I was at the Maranatha Church in NE Portland last night to see Jesse Jackson and hear what he had to say about the recent killing of Aaron Campbell. I walked in wearing a business suit, snagged the last name tag, and headed to the front area that was reserved for “community leaders.”

As a representative of DRO, I watched the press conference in a side room and then had a front pew seat for the speeches. Sitting next to me was the family of Mr. Campbell. Behind me was a standing room only audience.

Security was light.  The mood was a combination of reverence, excitement and solidarity.  The music was great.  The church leaders provided gentle and amused direction for those who parked their cars in the wrong place or might be tempted to bring in some food.  It felt like a welcoming community.
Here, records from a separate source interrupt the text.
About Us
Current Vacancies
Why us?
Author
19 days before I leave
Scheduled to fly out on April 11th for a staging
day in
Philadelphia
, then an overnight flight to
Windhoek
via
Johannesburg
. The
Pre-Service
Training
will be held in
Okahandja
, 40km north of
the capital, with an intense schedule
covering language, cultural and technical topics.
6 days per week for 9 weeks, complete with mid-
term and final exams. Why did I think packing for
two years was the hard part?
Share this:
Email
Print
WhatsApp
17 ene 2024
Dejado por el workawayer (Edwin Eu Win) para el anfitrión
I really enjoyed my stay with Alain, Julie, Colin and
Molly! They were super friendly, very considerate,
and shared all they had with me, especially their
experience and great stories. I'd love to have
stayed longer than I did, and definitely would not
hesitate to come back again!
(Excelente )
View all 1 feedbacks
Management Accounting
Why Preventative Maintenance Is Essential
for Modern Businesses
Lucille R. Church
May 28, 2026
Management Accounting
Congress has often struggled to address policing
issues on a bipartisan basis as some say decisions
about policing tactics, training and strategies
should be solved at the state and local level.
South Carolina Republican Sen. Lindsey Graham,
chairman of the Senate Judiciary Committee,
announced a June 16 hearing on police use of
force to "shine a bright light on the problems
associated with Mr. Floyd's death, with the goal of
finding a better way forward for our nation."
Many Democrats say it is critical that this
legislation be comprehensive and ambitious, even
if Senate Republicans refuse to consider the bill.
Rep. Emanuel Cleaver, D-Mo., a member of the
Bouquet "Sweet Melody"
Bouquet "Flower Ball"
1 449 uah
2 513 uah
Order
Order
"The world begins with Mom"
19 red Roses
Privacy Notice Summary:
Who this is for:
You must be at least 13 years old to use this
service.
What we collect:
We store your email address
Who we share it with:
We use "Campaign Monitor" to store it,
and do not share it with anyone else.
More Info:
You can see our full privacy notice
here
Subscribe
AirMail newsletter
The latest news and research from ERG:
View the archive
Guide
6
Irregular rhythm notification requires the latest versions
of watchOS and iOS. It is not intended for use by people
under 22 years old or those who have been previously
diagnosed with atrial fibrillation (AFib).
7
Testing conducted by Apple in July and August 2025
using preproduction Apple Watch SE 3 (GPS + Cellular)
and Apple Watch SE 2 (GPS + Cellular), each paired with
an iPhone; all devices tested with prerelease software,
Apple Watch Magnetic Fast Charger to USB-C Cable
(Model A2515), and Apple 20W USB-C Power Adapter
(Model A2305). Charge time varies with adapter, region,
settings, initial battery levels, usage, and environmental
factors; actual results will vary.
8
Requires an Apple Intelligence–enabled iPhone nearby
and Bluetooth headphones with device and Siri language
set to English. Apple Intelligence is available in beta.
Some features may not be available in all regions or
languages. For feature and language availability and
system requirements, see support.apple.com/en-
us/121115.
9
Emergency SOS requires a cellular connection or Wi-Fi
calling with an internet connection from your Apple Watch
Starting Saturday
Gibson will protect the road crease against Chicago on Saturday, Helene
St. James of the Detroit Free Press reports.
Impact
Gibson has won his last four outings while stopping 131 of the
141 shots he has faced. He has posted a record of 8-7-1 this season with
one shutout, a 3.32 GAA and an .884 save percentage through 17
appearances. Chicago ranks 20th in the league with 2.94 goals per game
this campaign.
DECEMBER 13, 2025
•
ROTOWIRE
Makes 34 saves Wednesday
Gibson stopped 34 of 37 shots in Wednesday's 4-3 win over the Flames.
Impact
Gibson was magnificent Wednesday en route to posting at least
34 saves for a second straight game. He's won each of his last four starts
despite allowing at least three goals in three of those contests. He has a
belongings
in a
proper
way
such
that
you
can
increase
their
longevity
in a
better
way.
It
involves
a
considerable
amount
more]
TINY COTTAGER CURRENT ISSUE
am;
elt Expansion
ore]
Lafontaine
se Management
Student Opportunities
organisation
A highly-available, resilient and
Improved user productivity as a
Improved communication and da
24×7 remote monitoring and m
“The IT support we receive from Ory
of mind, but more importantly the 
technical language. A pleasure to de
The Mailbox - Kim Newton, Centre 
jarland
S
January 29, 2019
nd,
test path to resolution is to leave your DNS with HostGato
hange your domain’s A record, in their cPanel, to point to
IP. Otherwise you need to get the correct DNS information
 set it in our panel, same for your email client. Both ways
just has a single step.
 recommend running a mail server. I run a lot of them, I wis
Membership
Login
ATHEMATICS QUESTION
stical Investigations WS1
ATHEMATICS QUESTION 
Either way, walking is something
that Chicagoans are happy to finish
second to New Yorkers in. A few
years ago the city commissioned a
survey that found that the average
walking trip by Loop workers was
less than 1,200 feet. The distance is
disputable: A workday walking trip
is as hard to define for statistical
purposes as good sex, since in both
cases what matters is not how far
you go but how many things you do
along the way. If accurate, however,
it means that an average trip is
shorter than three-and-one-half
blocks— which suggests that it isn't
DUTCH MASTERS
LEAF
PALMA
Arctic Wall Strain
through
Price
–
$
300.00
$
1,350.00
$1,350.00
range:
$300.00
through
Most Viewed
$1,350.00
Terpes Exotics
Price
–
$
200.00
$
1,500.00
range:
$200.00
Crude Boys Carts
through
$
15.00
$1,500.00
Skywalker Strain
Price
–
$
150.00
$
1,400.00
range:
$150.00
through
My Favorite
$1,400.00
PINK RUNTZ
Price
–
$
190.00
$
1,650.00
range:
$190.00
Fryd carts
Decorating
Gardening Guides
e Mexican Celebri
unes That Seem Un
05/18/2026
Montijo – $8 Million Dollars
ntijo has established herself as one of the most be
Meanwhile, I didn’t forget about the politics and I know that Jesse didn’t either.  There were no elected officials in the audience.  Today’s papers made it clear why: Jesse’s most controversial-sounding words were captured in the headlines.  This was no mistake.  The press and Jackson know the rules of the game.  Attention needs to be gotten and this is how you get it. 

In the church though, the topic was not controversy.  It was community. Reverend Jackson was surrounded on the stage by his fellow senior ministers.  They clearly enjoyed and appreciated each other.  Jackson seemed remarkably cool and serene during most of the proceedings.  That is until an elderly preacher followed Jackson’s speech with an explosion of passionate rhetoric that electrified the crowd and put an animated smile on Jesse’s face.

When Jackson spoke to the press and to the crowd, his first words were to offer comfort and support to the Campbell family. He then spoke about the killing and also about the general condition of black Oregonians. He held a recently issued report, The State of Black Oregon, which documents, in Jackson’s words, that African American Oregonians are “free but not equal.”  The statistics in the report bear him out.

Jesse spoke about the killing mainly in the context of respect and dignity.  He didn’t speak about whether the shooting was justified but dwelled on reports that the body was left on the ground, in handcuffs for a half hour while dogs sniffed it.  He spoke to the desire of every person in the audience to be treated like a human being.

I heard Jackson extol the virtues of compassion, peace, strength in adversity and perseverance.  He did not agitate.  He supported a grieving community and to suggested positive action for change.  He asked individuals to demand justice and an “even playing field,” and also urged people to take responsibility for themselves and their community.

Jackson suggested a path for action: the community, he said, should demand at the officer who killed Mr. Campbell be kept off the job until the police internal investigation was complete. This is hardly the stuff of a firebrand zealot.

But check out the response from Portland Police Sgt. Scott Westerman, president of the Portland Police Association.  He said: "… for the Rev. Jesse Jackson to come in last night and to divide the community again and to vilify the officer is a disgrace. I think Rev. Jackson is either ill-informed or has an alternate agenda."

Westerman’s response sums up the problem in this city. What I saw last night was a community coming together with the guidance of respected leaders to grieve and formulate a peaceful and constructive plan of action. What our official police spokesman saw was an outside agitator.

Westerman says that the community should leave the shooter alone and, instead, ask for change in police policies. Westerman’s belated call for policy changes may have merit, but it is buried under yet another insult to the black community. The people I was with last night know who they are and know what their experience is.  They also know who is on their side.